The most typical solution to this problem is to develop an “argument parser” for each program. There are many libraries for doing this, from Python’s argparse to BASH scripts that read the command-line. However, since interacting with code takes so many different forms, I’ve started to use a simple makefile to route all commands to make into python libraries in a manner which mimics the POSIX-style syntax used by many commands that run from the terminal. This makefile is used in several of the codes that I contribute to, including factory, cassette, automacs, and omnicalc. Here’s how it works.

Whenever you run make, all of the subsequent arguments are parsed by python. You can use single arguments like make clean or keyword arguments like make upload path="/share/simulations". The first argument is the name of a python function which can be found in any number of target scripts, while everything else is parsed.

To use this trick you only need to include makefile and makeface.py from any of the repos listed earlier (e.g. factory and cassette). This trick has two useful features. First, it means that you can easily add a new user-facing function to the terminal by writing a python function. Second, since the python code makeface.py routes your command-line arguments to python *args and **kwargs, you can ensure that user commands are well-formulated, and produce a helpful error message that makes it easy for them to fix mistakes. The following output tells factory users which commands are available; each function can be located in a different file.
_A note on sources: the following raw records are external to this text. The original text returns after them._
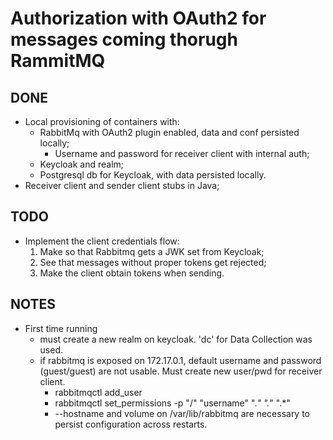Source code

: # Authorization with OAuth2 for messages coming thorugh RammitMQ

## DONE

- Local provisioning of containers with:
  - RabbitMq with OAuth2 plugin enabled, data and conf persisted locally;
    - Username and password for receiver client with internal auth;
  - Keycloak and realm;
  - Postgresql db for Keycloak, with data persisted locally.
- Receiver client and sender client stubs in Java;

## TODO

- Implement the client credentials flow:
  1. Make so that Rabbitmq gets a JWK set from Keycloak;
  2. See that messages without proper tokens get rejected;
  3. Make the client obtain tokens when sending.

## NOTES

- First time running
  - must create a new realm on keycloak. 'dc' for Data Collection was used.
  - if rabbitmq is exposed on 172.17.0.1, default username and password (guest/guest) are not usable. Must create new user/pwd for receiver client.
    - rabbitmqctl add_user <username> <password>
    - rabbitmqctl set_permissions -p "/" "username" ".*" ".*" ".*"
    - --hostname and volume on /var/lib/rabbitmq are necessary to persist configuration across restarts.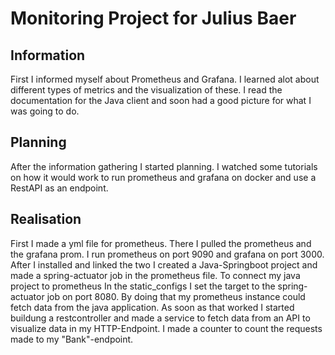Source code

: # Monitoring Project for Julius Baer

## Information

First I informed myself about Prometheus and Grafana. I learned alot about different types of metrics and the visualization of these.
I read the documentation for the Java client and soon had a good picture for what I was going to do.

## Planning

After the information gathering I started planning. I watched some tutorials on how it would work to run prometheus and grafana on docker and use a RestAPI 
as an endpoint. 

## Realisation 

First I made a yml file for prometheus. There I pulled the prometheus and the grafana prom. I run prometheus on port 9090 and grafana on port 3000. 
After I installed and linked the two I created a Java-Springboot project and made a spring-actuator job in the prometheus file. To connect my java project to prometheus 
In the static_configs I set the target to the spring-actuator job on port 8080. By doing that my prometheus instance could fetch data from the java application.
As soon as that worked I started buildung a restcontroller and made a service to fetch data from an API to visualize data in my HTTP-Endpoint. 
I made a counter to count the requests made to my "Bank"-endpoint. 

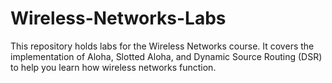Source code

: # Wireless-Networks-Labs
This repository holds labs for the Wireless Networks course. It covers the implementation of Aloha, Slotted Aloha, and Dynamic Source Routing (DSR) to help you learn how wireless networks function.
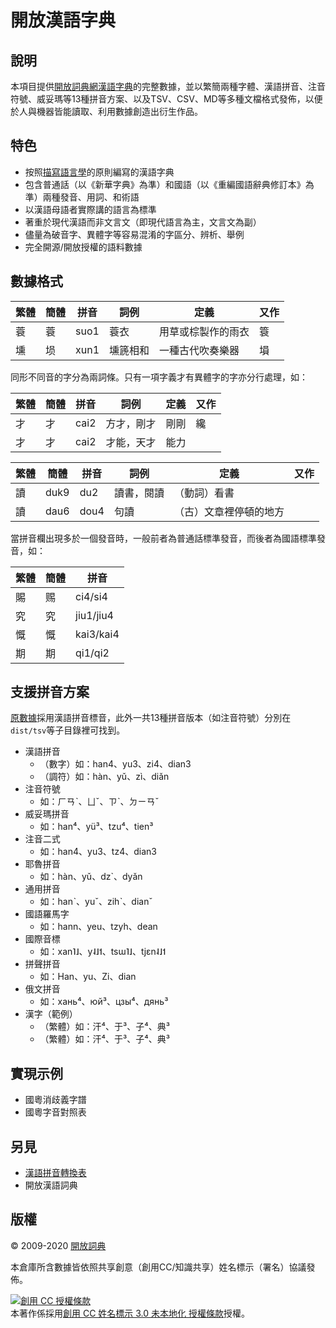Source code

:# 開放漢語字典

## 說明

本項目提供[開放詞典網](http://kaifangcidian.com/han/han)[漢語字典](http://kaifangcidian.com/han/han)的完整數據，並以繁簡兩種字體、漢語拼音、注音符號、威妥瑪等13種拼音方案、以及TSV、CSV、MD等多種文檔格式發佈，以便於人與機器皆能讀取、利用數據創造出衍生作品。

## 特色

* 按照[描寫語言學](https://zh.wikipedia.org/wiki/描写语言学派)的原則編寫的漢語字典
* 包含普通話（以《新華字典》為準）和國語（以《重編國語辭典修訂本》為準）兩種發音、用詞、和術語
* 以漢語母語者實際講的語言為標準
* 著重於現代漢語而非文言文（即現代語言為主，文言文為副）
* 儘量為破音字、異體字等容易混淆的字區分、辨析、舉例
* 完全開源/開放授權的語料數據

## 數據格式

繁體 | 簡體 | 拼音 | 詞例 | 定義 | 又作
--- | --- | --- | --- | --- | ---
蓑 | 蓑 | suo1 | 蓑衣 | 用草或棕製作的雨衣 | 簑
壎 | 埙 | xun1 | 壎篪相和 | 一種古代吹奏樂器 | 塤

同形不同音的字分為兩詞條。只有一項字義才有異體字的字亦分行處理，如：

繁體 | 簡體 | 拼音 | 詞例 | 定義 | 又作
--- | --- | --- | --- | --- | ---
才 | 才 | cai2 | 方才，剛才 | 剛剛 | 纔
才 | 才 | cai2 | 才能，天才 | 能力 | 

繁體 | 簡體 | 拼音 | 詞例 | 定義 | 又作
--- | --- | --- | --- | --- | ---
讀 | duk9 | du2 | 讀書，閱讀 | （動詞）看書
讀 | dau6 | dou4 | 句讀 | （古）文章裡停頓的地方

當拼音欄出現多於一個發音時，一般前者為普通話標準發音，而後者為國語標準發音，如：

繁體 | 簡體 | 拼音
--- | --- | ---
賜 | 赐 | ci4/si4
究 | 究 | jiu1/jiu4
慨 | 慨 | kai3/kai4
期 | 期 | qi1/qi2

## 支援拼音方案

[原數據](hyzd.txt)採用漢語拼音標音，此外一共13種拼音版本（如注音符號）分別在`dist/tsv`等子目錄裡可找到。

* 漢語拼音
  * （數字）如：han4、yu3、zi4、dian3
  * （調符）如：hàn、yǔ、zì、diǎn
* 注音符號
  * 如：ㄏㄢˋ、ㄩˇ、ㄗˋ、ㄉㄧㄢˇ
* 威妥瑪拼音
  * 如：han⁴、yü³、tzu⁴、tien³
* 注音二式
  * 如：han4、yu3、tz4、dian3
* 耶魯拼音
  * 如：hàn、yǔ、dz`、dyǎn
* 通用拼音
  * 如：hanˋ、yuˇ、zihˋ、dianˇ
* 國語羅馬字
  * 如：hann、yeu、tzyh、dean
* 國際音標
  * 如：xan˥˩、y˨˩˦、tsɯ˥˩、tjɛn˨˩˦
* 拼聲拼音
  * 如：Han、yu、Zi、dian
* 俄文拼音
  * 如：хань⁴、юй³、цзы⁴、дянь³
* 漢字（範例）
  * （繁體）如：汗⁴、于³、子⁴、典³
  * （繁體）如：汗⁴、于³、子⁴、典³

## 實現示例

* 國粵消歧義字譜
* 國粵字音對照表

## 另見

* [漢語拼音轉換表](https://github.com/kfcd/pinyin)
* 開放漢語詞典

## 版權

© 2009-2020 [開放詞典](http://www.kaifangcidian.com)

本倉庫所含數據皆依照共享創意（創用CC/知識共享）姓名標示（署名）協議發佈。

<a rel="license" href="http://creativecommons.org/licenses/by/3.0/"><img alt="創用 CC 授權條款" style="border-width:0" src="https://i.creativecommons.org/l/by/3.0/88x31.png" /></a><br />本著作係採用<a rel="license" href="http://creativecommons.org/licenses/by/3.0/">創用 CC 姓名標示 3.0 未本地化 授權條款</a>授權。
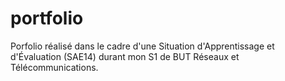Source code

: # portfolio
Porfolio réalisé dans le cadre d'une Situation d'Apprentissage et d'Évaluation (SAE14) durant mon S1 de BUT Réseaux et Télécommunications.
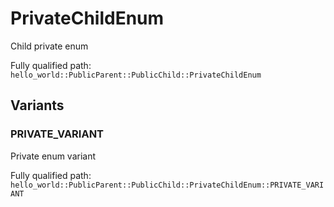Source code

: # PrivateChildEnum

Child private enum


Fully qualified path: `hello_world::PublicParent::PublicChild::PrivateChildEnum`

## Variants

### PRIVATE_VARIANT

Private enum variant

Fully qualified path: `hello_world::PublicParent::PublicChild::PrivateChildEnum::PRIVATE_VARIANT`


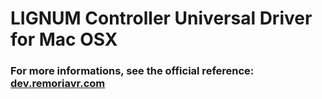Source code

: # LIGNUM Controller Universal Driver for Mac OSX

### For more informations, see the official reference: [dev.remoriavr.com](http://dev.remoriavr.com)
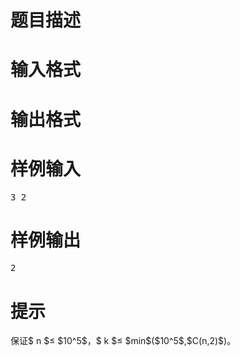 

# 题目描述



# 输入格式



# 输出格式



# 样例输入


<pre>3 2
</pre>

# 样例输出


<pre>2
</pre>

# 提示


<p>
保证$ n $≤ $10^5$，$ k $≤ $min$($10^5$,$C(n,2)$)。
</p>
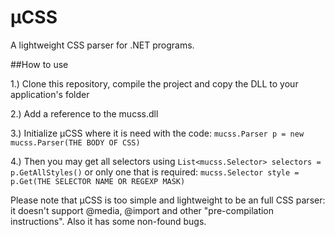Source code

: μCSS
=====

A lightweight CSS parser for .NET programs.

##How to use

1.) Clone this repository, compile the project and copy the DLL to your application's folder

2.) Add a reference to the mucss.dll

3.) Initialize μCSS where it is need with the code:
`mucss.Parser p = new mucss.Parser(THE BODY OF CSS)`

4.) Then you may get all selectors using `List<mucss.Selector> selectors = p.GetAllStyles()` or only one that is required: `mucss.Selector style = p.Get(THE SELECTOR NAME OR REGEXP MASK)`

Please note that μCSS is too simple and lightweight to be an full CSS parser: it doesn't support @media, @import and other "pre-compilation instructions". Also it has some non-found bugs.
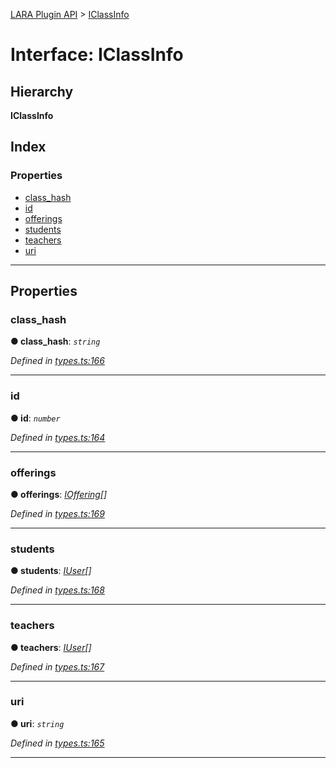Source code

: [LARA Plugin API](../README.md) > [IClassInfo](../interfaces/iclassinfo.md)

# Interface: IClassInfo

## Hierarchy

**IClassInfo**

## Index

### Properties

* [class_hash](iclassinfo.md#class_hash)
* [id](iclassinfo.md#id)
* [offerings](iclassinfo.md#offerings)
* [students](iclassinfo.md#students)
* [teachers](iclassinfo.md#teachers)
* [uri](iclassinfo.md#uri)

---

## Properties

<a id="class_hash"></a>

###  class_hash

**● class_hash**: *`string`*

*Defined in [types.ts:166](../../../lara-typescript/src/plugin-api/types.ts#L166)*

___
<a id="id"></a>

###  id

**● id**: *`number`*

*Defined in [types.ts:164](../../../lara-typescript/src/plugin-api/types.ts#L164)*

___
<a id="offerings"></a>

###  offerings

**● offerings**: *[IOffering](ioffering.md)[]*

*Defined in [types.ts:169](../../../lara-typescript/src/plugin-api/types.ts#L169)*

___
<a id="students"></a>

###  students

**● students**: *[IUser](iuser.md)[]*

*Defined in [types.ts:168](../../../lara-typescript/src/plugin-api/types.ts#L168)*

___
<a id="teachers"></a>

###  teachers

**● teachers**: *[IUser](iuser.md)[]*

*Defined in [types.ts:167](../../../lara-typescript/src/plugin-api/types.ts#L167)*

___
<a id="uri"></a>

###  uri

**● uri**: *`string`*

*Defined in [types.ts:165](../../../lara-typescript/src/plugin-api/types.ts#L165)*

___

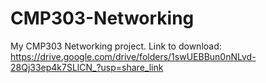 # CMP303-Networking
My CMP303 Networking project. Link to download: https://drive.google.com/drive/folders/1swUEBBun0nNLvd-28Qj33ep4k7SLlCN_?usp=share_link
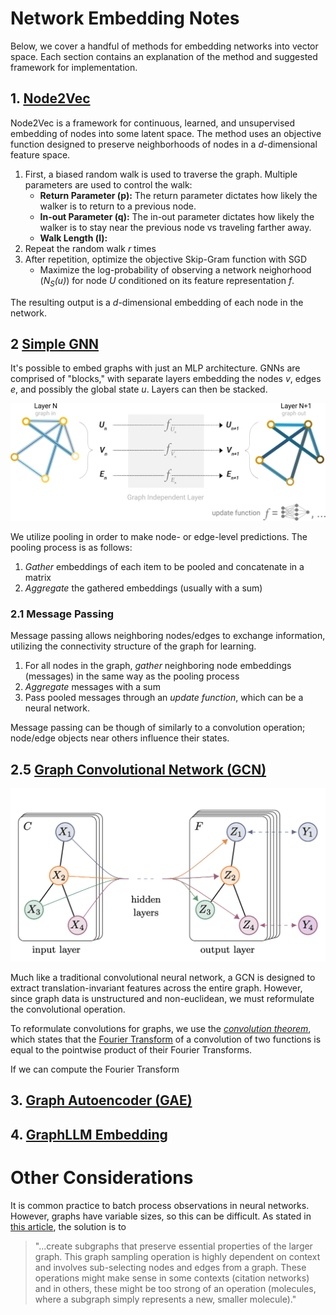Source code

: # Network Embedding Notes
Below, we cover a handful of methods for embedding networks into vector space. Each section contains an explanation of the method and suggested framework for implementation.

## 1. [Node2Vec](https://cs.stanford.edu/~jure/pubs/node2vec-kdd16.pdf)

Node2Vec is a framework for continuous, learned, and unsupervised embedding of nodes into some latent space. The method uses an objective function designed to preserve neighborhoods of nodes in a *d*-dimensional feature space.
1. First, a biased random walk is used to traverse the graph. Multiple parameters are used to control the walk:
    * **Return Parameter (p):** The return parameter dictates how likely the walker is to return to a previous node.
    * **In-out Parameter (q):** The in-out parameter dictates how likely the walker is to stay near the previous node vs traveling farther away.
    * **Walk Length (l):**
2. Repeat the random walk *r* times
3. After repetition, optimize the objective Skip-Gram function with SGD
    * Maximize the log-probability of observing a network neighorhood (*N<sub>S</sub>(u)*) for node *U* conditioned on its feature representation *f*.

The resulting output is a *d*-dimensional embedding of each node in the network.

## 2 [Simple GNN](https://distill.pub/2021/gnn-intro/)

It's possible to embed graphs with just an MLP architecture. GNNs are comprised of "blocks," with separate layers embedding the nodes *v*, edges *e*, and possibly the global state *u*. Layers can then be stacked.

![Simple GNN](images/simpleGNN.png "Simple GNN")

We utilize pooling in order to make node- or edge-level predictions. The pooling process is as follows:
1. *Gather* embeddings of each item to be pooled and concatenate in a matrix
2. *Aggregate* the gathered embeddings (usually with a sum)

### 2.1 Message Passing
Message passing allows neighboring nodes/edges to exchange information, utilizing the connectivity structure of the graph for learning.
1. For all nodes in the graph, *gather* neighboring node embeddings (messages) in the same way as the pooling process
2. *Aggregate* messages with a sum
3. Pass pooled messages through an *update function*, which can be a neural network.

Message passing can be though of similarly to a convolution operation; node/edge objects near others influence their states.



## 2.5 [Graph Convolutional Network (GCN)](https://arxiv.org/abs/1609.02907)

![GCN](images/GCN.png "GCN")

Much like a traditional convolutional neural network, a GCN is designed to extract translation-invariant features across the entire graph. However, since graph data is unstructured and non-euclidean, we must reformulate the convolutional operation.

To reformulate convolutions for graphs, we use the [*convolution theorem*](https://en.wikipedia.org/wiki/Convolution_theorem), which states that the [Fourier Transform](https://en.wikipedia.org/wiki/Fourier_transform) of a convolution of two functions is equal to the pointwise product of their Fourier Transforms. 

If we can compute the Fourier Transform

## 3. [Graph Autoencoder (GAE)](https://arxiv.org/abs/1611.07308)


## 4. [GraphLLM Embedding](https://arxiv.org/abs/2310.05845)

# Other  Considerations
It is common practice to batch process observations in neural networks. However, graphs have variable sizes, so this can be difficult. As stated in [this article](https://distill.pub/2021/gnn-intro/), the solution is to

> "...create subgraphs that preserve essential properties of the larger graph. This graph sampling operation is highly dependent on context and involves sub-selecting nodes and edges from a graph. These operations might make sense in some contexts (citation networks) and in others, these might be too strong of an operation (molecules, where a subgraph simply represents a new, smaller molecule)."


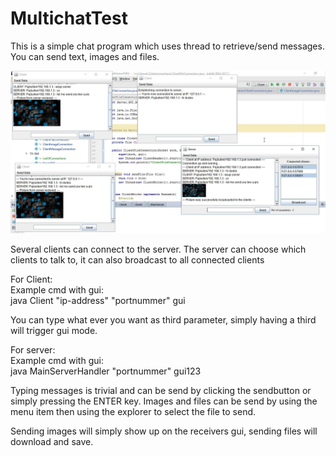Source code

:# MultichatTest
This is a simple chat program which uses thread to retrieve/send messages. You can send text, images and files.

![alt tag](https://github.com/MartinBergstrom/MultichatTest/blob/master/ChatMaster3000.jpg)

Several clients can connect to the server. The server can choose which clients to talk to,
it can also broadcast to all connected clients

For Client:  
Example cmd with gui:  
java Client "ip-address" "portnummer" gui  
  
You can type what ever you want as third parameter, simply having a third will trigger gui mode.
  
For server:  
Example cmd with gui:  
java MainServerHandler "portnummer" gui123  


Typing messages is trivial and can be send by clicking the sendbutton or simply pressing the ENTER key.
Images and files can be send by using the menu item then using the explorer to select the file to send.

Sending images will simply show up on the receivers gui, sending files will download and save.
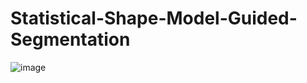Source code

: # Statistical-Shape-Model-Guided-Segmentation
![image](https://user-images.githubusercontent.com/17395230/191876201-6ebce849-a98c-4f63-b45b-07b05ef62fec.png)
[STATUS] available make targets: locate ps shutdown nuke run help setup set init show_running_factories testcluster renew prepare_server connect template test testdocker unset

┏━━━━━━━━━━━━┓
┃make targets        ┃
┗━━━━━━━━━━━━┛
│
├──connect
├──help
├──init
├──locate
├──nuke
├──prepare_server
├──ps
├──renew
├──run
├──set
├──setup
├──show_running_factories
├──shutdown
├──template
├──test
├──testcluster
├──testdocker
└──unset

[USAGE] `make <target> <args> <kwarg>="<val>" ...`
[STATUS] done

Takeaways

In this post, I’ve listed the primary tools of my trade (namely BASH, git, Anaconda, and the makefile trick). My deployment strategy can be summarized in a short list.

I always try to write robust code (obviously). I test them on several different machines, or in a minimal Docker with an operating system like Debian in case they depend on stock packages in my favorite distribution (SuSE).
Each machine I use has a central copy of the factory with an environment which I alias so I can load it whenever I need a fully featured python environment.
Packages I use every day are not “installed” but simply cloned on demand. I use the make trick to access their underlying python functions and easily add new functions.
I only compile or install new codes when absolutely necessary. I save the installation instructions, and I test them out on new machines and new trainees.

This method maximizes the probability that my codes will deploy for other users on different machines. When I write small, custom codes, they stay current when I push changes to a central git repository, otherwise they are not “installed” in the usual way. Dependencies and the python environment are handled by Anaconda, and I access them with a single alias to a source command in my user profile.

Much of this strategy is either obvious to experienced programmers, or insane to experienced programmers. After all, you can’t teach taste! But you can avoid wasting hours and hours of labor by haphazardly installing and linking to other codes. If you want to make reproducible codes or easily train new researchers, you need a strategy like this one to ensure that you can deploy on new systems.